Contact occupancy is not bond confirmation. A “candidate salt bridge” at 100% occupancy means the charged residues stay within 4.5 Å throughout the trajectory. Confirming the salt bridge requires checking charge signs, donor–acceptor distances (<3.2 Å), and geometry. Similarly, H-bond candidates need angle validation. The MD persistence data raises confidence but does not replace geometric bond analysis.

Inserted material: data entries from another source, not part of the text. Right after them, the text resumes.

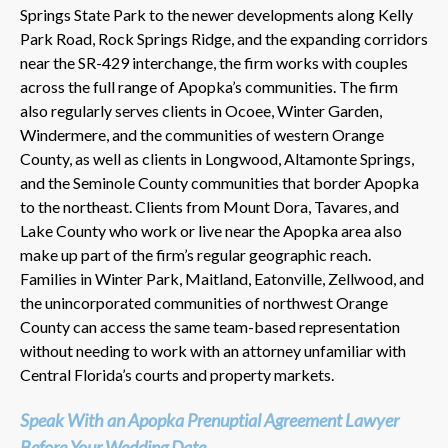
Springs State Park to the newer developments along Kelly
Park Road, Rock Springs Ridge, and the expanding corridors
near the SR-429 interchange, the firm works with couples
across the full range of Apopka’s communities. The firm
also regularly serves clients in Ocoee, Winter Garden,
Windermere, and the communities of western Orange
County, as well as clients in Longwood, Altamonte Springs,
and the Seminole County communities that border Apopka
to the northeast. Clients from Mount Dora, Tavares, and
Lake County who work or live near the Apopka area also
make up part of the firm’s regular geographic reach.
Families in Winter Park, Maitland, Eatonville, Zellwood, and
the unincorporated communities of northwest Orange
County can access the same team-based representation
without needing to work with an attorney unfamiliar with
Central Florida’s courts and property markets.
Speak With an Apopka Prenuptial Agreement Lawyer
Before Your Wedding Date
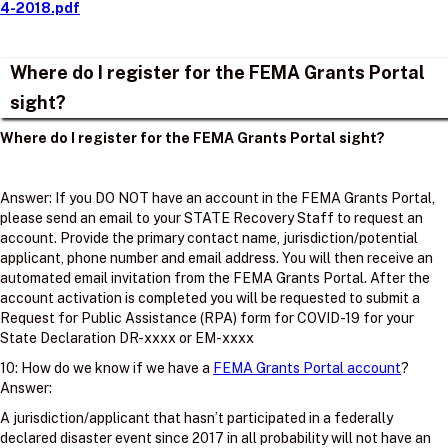
4-2018.pdf
Where do I register for the FEMA Grants Portal
sight?
Where do I register for the FEMA Grants Portal sight?
Answer: If you DO NOT have an account in the FEMA Grants Portal,
please send an email to your STATE Recovery Staff to request an
account. Provide the primary contact name, jurisdiction/potential
applicant, phone number and email address. You will then receive an
automated email invitation from the FEMA Grants Portal. After the
account activation is completed you will be requested to submit a
Request for Public Assistance (RPA) form for COVID-19 for your
State Declaration DR-xxxx or EM-xxxx
10: How do we know if we have a
FEMA Grants Portal account
?
Answer:
A jurisdiction/applicant that hasn’t participated in a federally
declared disaster event since 2017 in all probability will not have an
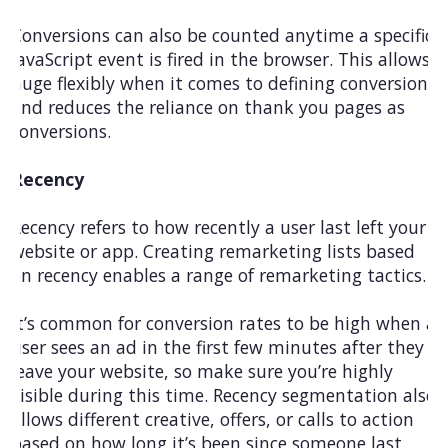
Conversions can also be counted anytime a specific
JavaScript event is fired in the browser. This allows
huge flexibly when it comes to defining conversions
and reduces the reliance on thank you pages as
conversions.
Recency
Recency refers to how recently a user last left your
website or app. Creating remarketing lists based
on recency enables a range of remarketing tactics.
It’s common for conversion rates to be high when a
user sees an ad in the first few minutes after they
leave your website, so make sure you’re highly
visible during this time. Recency segmentation also
allows different creative, offers, or calls to action
based on how long it’s been since someone last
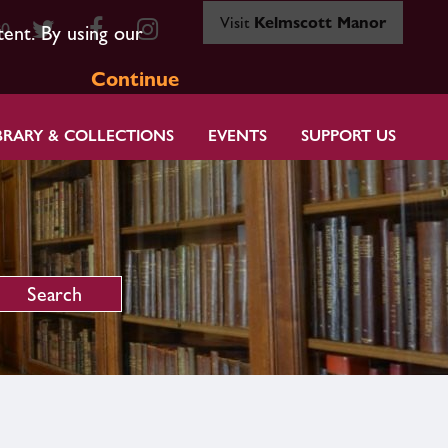
Visit
Kelmscott Manor
80
tent. By using our
Continue
BRARY & COLLECTIONS
EVENTS
SUPPORT US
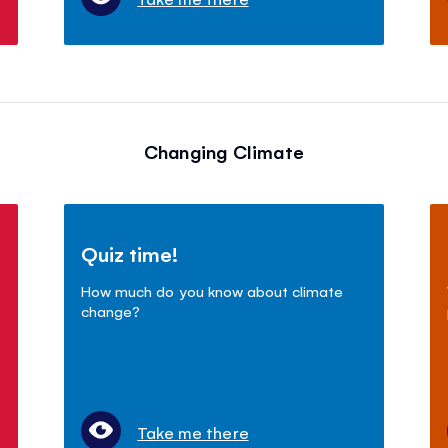
Changing Climate
Quiz time!
How much do you know about climate
change?
Take me there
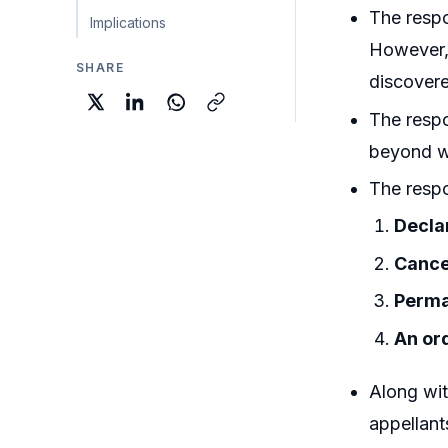
The respo
Implications
However, 
SHARE
discovere
The respo
beyond wh
The respo
Decla
Cance
Perma
An ord
Along wit
appellant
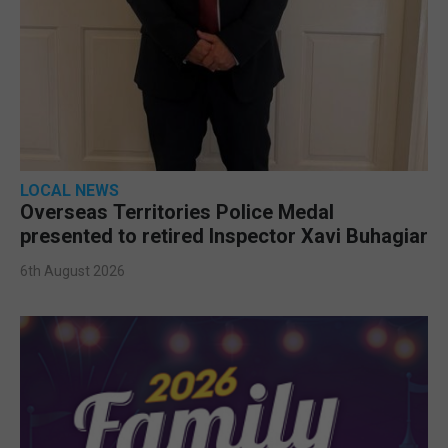
LOCAL NEWS
Overseas Territories Police Medal
presented to retired Inspector Xavi Buhagiar
6th August 2026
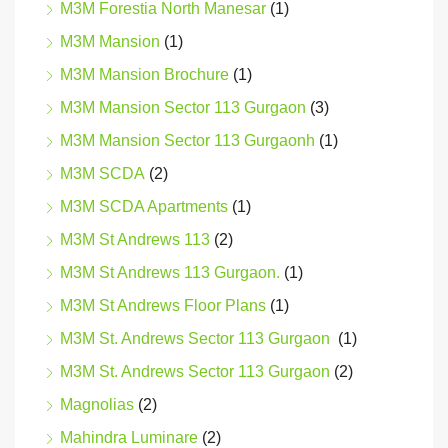
M3M Forestia North Manesar
(1)
M3M Mansion
(1)
M3M Mansion Brochure
(1)
M3M Mansion Sector 113 Gurgaon
(3)
M3M Mansion Sector 113 Gurgaonh
(1)
M3M SCDA
(2)
M3M SCDA Apartments
(1)
M3M St Andrews 113
(2)
M3M St Andrews 113 Gurgaon.
(1)
M3M St Andrews Floor Plans
(1)
M3M St. Andrews Sector 113 Gurgaon
(1)
M3M St. Andrews Sector 113 Gurgaon
(2)
Magnolias
(2)
Mahindra Luminare
(2)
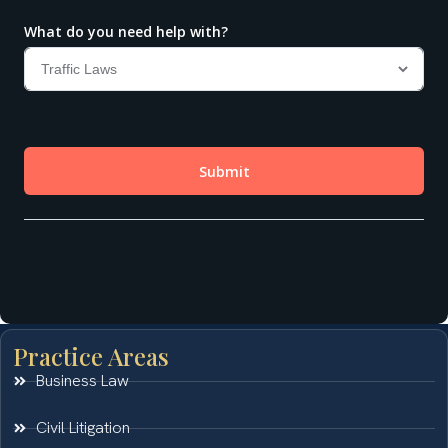
Practice Areas
Business Law
Civil Litigation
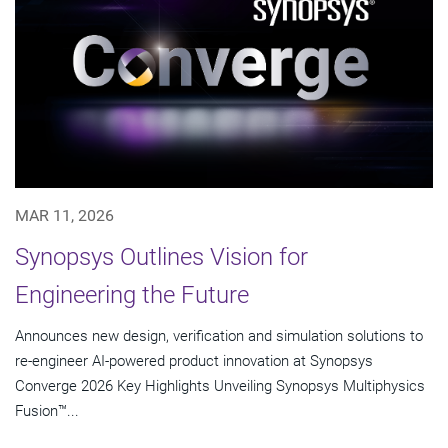
MAR 11, 2026
Synopsys Outlines Vision for
Engineering the Future
Announces new design, verification and simulation solutions to
re-engineer AI-powered product innovation at Synopsys
Converge 2026 Key Highlights Unveiling Synopsys Multiphysics
Fusion™...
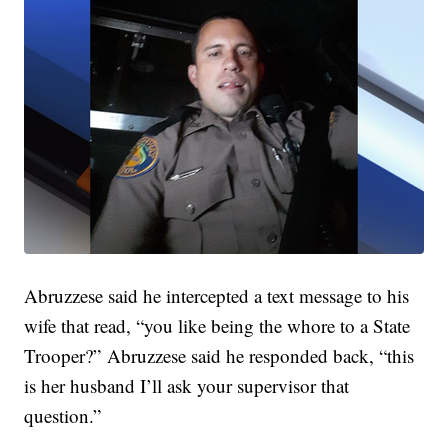
Abruzzese said he intercepted a text message to his
wife that read, “you like being the whore to a State
Trooper?” Abruzzese said he responded back, “this
is her husband I’ll ask your supervisor that
question.”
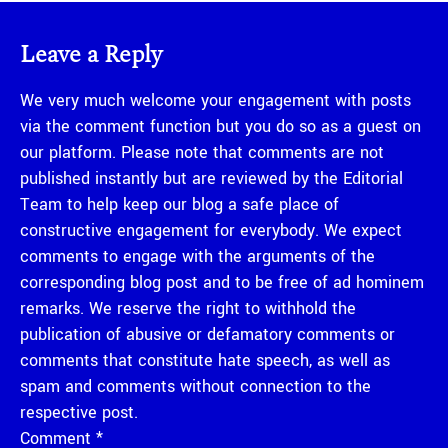
Leave a Reply
We very much welcome your engagement with posts
via the comment function but you do so as a guest on
our platform. Please note that comments are not
published instantly but are reviewed by the Editorial
Team to help keep our blog a safe place of
constructive engagement for everybody. We expect
comments to engage with the arguments of the
corresponding blog post and to be free of ad hominem
remarks. We reserve the right to withhold the
publication of abusive or defamatory comments or
comments that constitute hate speech, as well as
spam and comments without connection to the
respective post.
Comment
*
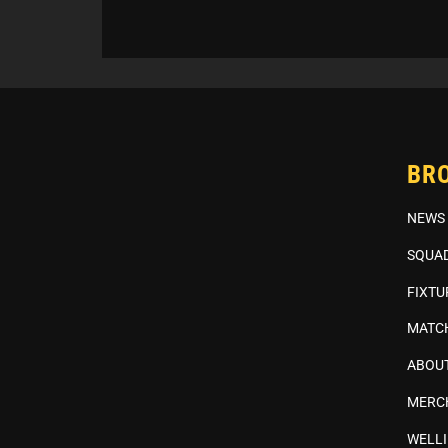
BR
NEWS
SQUA
FIXTU
MATC
ABOUT
MERC
WELL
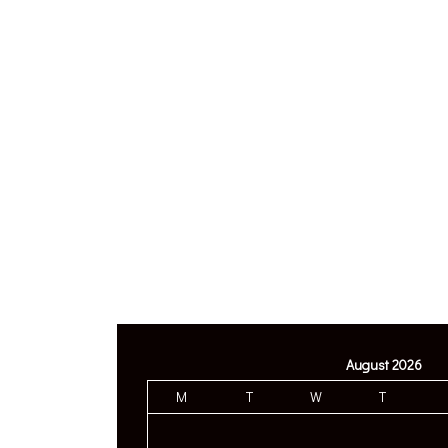
August 2026
M
T
W
T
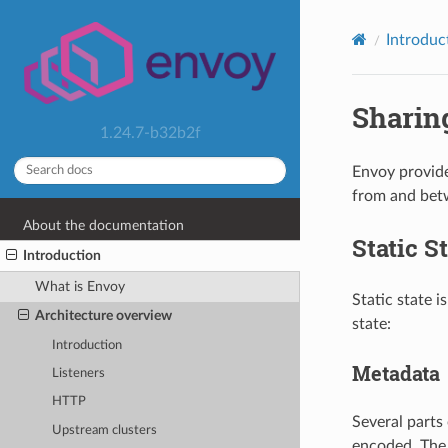
Introduc
Sharing
1.24.7-b32b2f
Envoy provide
from and betwe
About the documentation
Static S
Introduction
What is Envoy
Static state i
Architecture overview
state:
Introduction
Metadata
Listeners
HTTP
Several parts 
Upstream clusters
encoded. The 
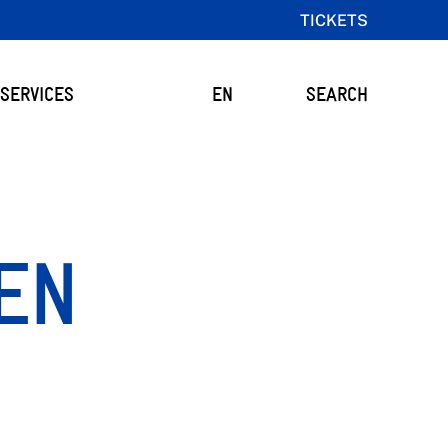
TICKETS
SERVICES
EN
SEARCH
OEN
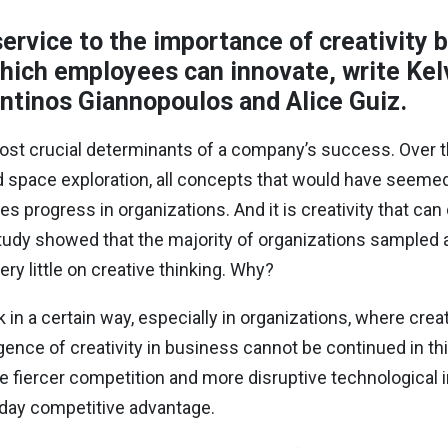
ervice to the importance of creativity 
hich employees can innovate, write Kelv
tinos Giannopoulos and Alice Guiz.
 most crucial determinants of a company’s success. Over t
nd space exploration, all concepts that would have seeme
rives progress in organizations. And it is creativity that c
udy showed that the majority of organizations sampled 
ery little on creative thinking. Why?
 in a certain way, especially in organizations, where crea
igence of creativity in business cannot be continued in this
e fiercer competition and more disruptive technological i
n day competitive advantage.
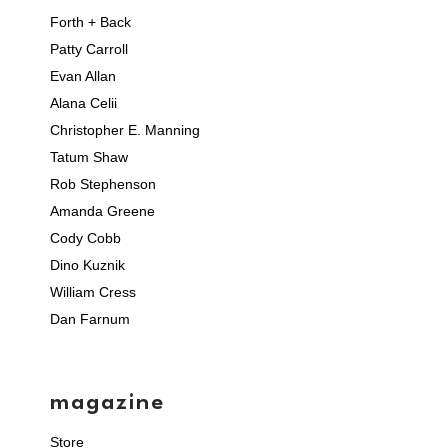
Forth + Back
Patty Carroll
Evan Allan
Alana Celii
Christopher E. Manning
Tatum Shaw
Rob Stephenson
Amanda Greene
Cody Cobb
Dino Kuznik
William Cress
Dan Farnum
magazine
Store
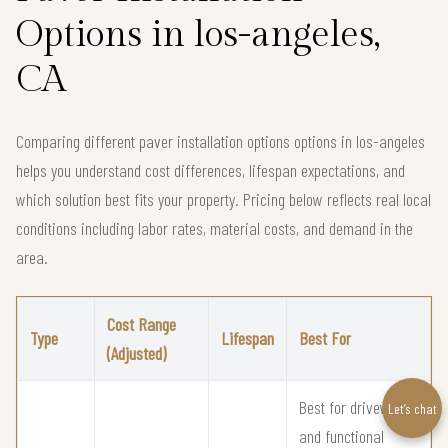
Options in los-angeles,
CA
Comparing different paver installation options options in los-angeles
helps you understand cost differences, lifespan expectations, and
which solution best fits your property. Pricing below reflects real local
conditions including labor rates, material costs, and demand in the
area.
Cost Range
Type
Lifespan
Best For
(Adjusted)
Best for driveways
Let’s chat
and functional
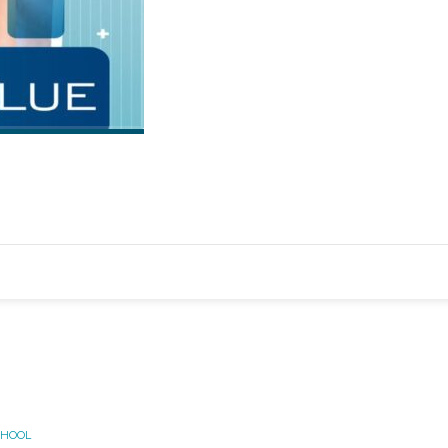
CHOOL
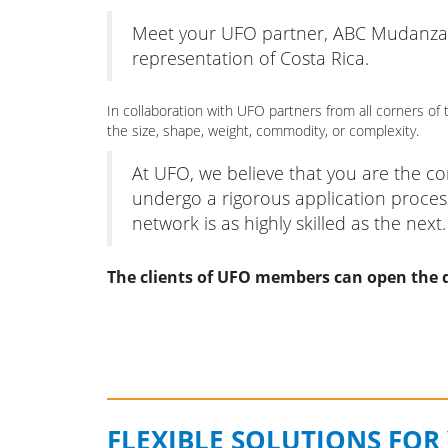
Meet your UFO partner, ABC Mudanzas w
representation of Costa Rica.
In collaboration with UFO partners from all corners 
the size, shape, weight, commodity, or complexity.
At UFO, we believe that you are the 
undergo a rigorous application proces
network is as highly skilled as the next.
The clients of UFO members can open the d
FLEXIBLE SOLUTIONS FOR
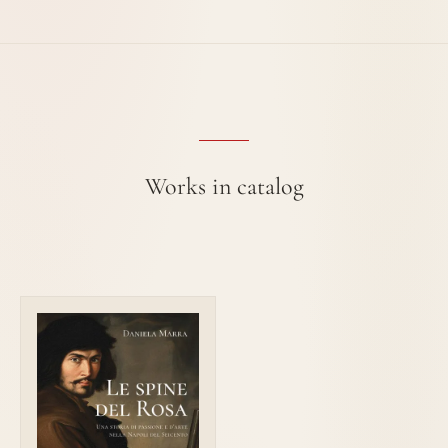
Works in catalog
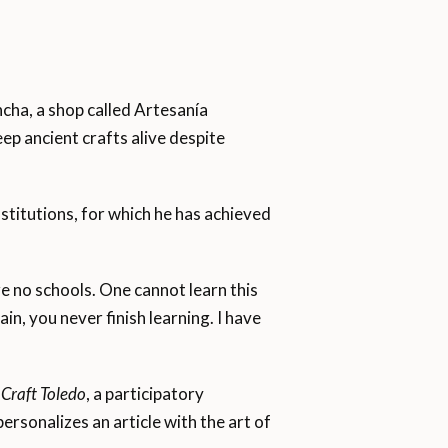
ancha, a shop called Artesanía
ep ancient crafts alive despite
nstitutions, for which he has achieved
 no schools. One cannot learn this
in, you never finish learning. I have
Craft Toledo
, a participatory
rsonalizes an article with the art of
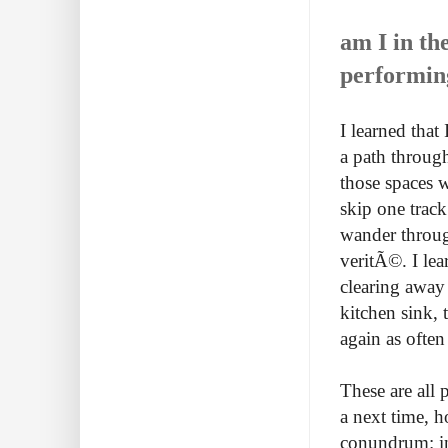
am I in th
performin
I learned that
a path through
those spaces w
skip one track 
wander through
veritÃ©. I lea
clearing away 
kitchen sink,
again as often 
These are all 
a next time, 
conundrum: in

Additional interface metrics would strengthen the analysis. Interface RMSD (binder displacement relative to PD-L1 after target alignment), binder–target center-of-mass distance, BSA over time, and fraction of original contacts retained would provide a more complete picture of interface behavior. These analyses are implemented in the MD extensions notebook (08b) and can be applied to future design batches.
Binder RMSD: backbone Cα RMSD of the binder chain aligned to the binder’s own starting-frame coordinates. Measures fold stability, not interface drift.
Radius of gyration (Rg): mass-weighted Rg of the binder chain. Monitors compactness; an unfolding event would produce a rising Rg.
Residue contact count: number of binder–PD-L1 residue pairs with any heavy atom within 4.5 Å, using MDTraj compute_contacts with scheme="closest-heavy" and periodic boundary conditions.
Contact occupancy: fraction of production frames in which a given residue pair is in contact (<4.5 Å). Occupancy of 1.0 means the contact is present in every saved frame.
Maximum residence time: longest continuous stretch (in ps) during which a contact remains unbroken.
Interaction type labels: residue-class compatibility labels inherited from Part 3. MD occupancy increases plausibility but does not confirm bond formation without geometric validation.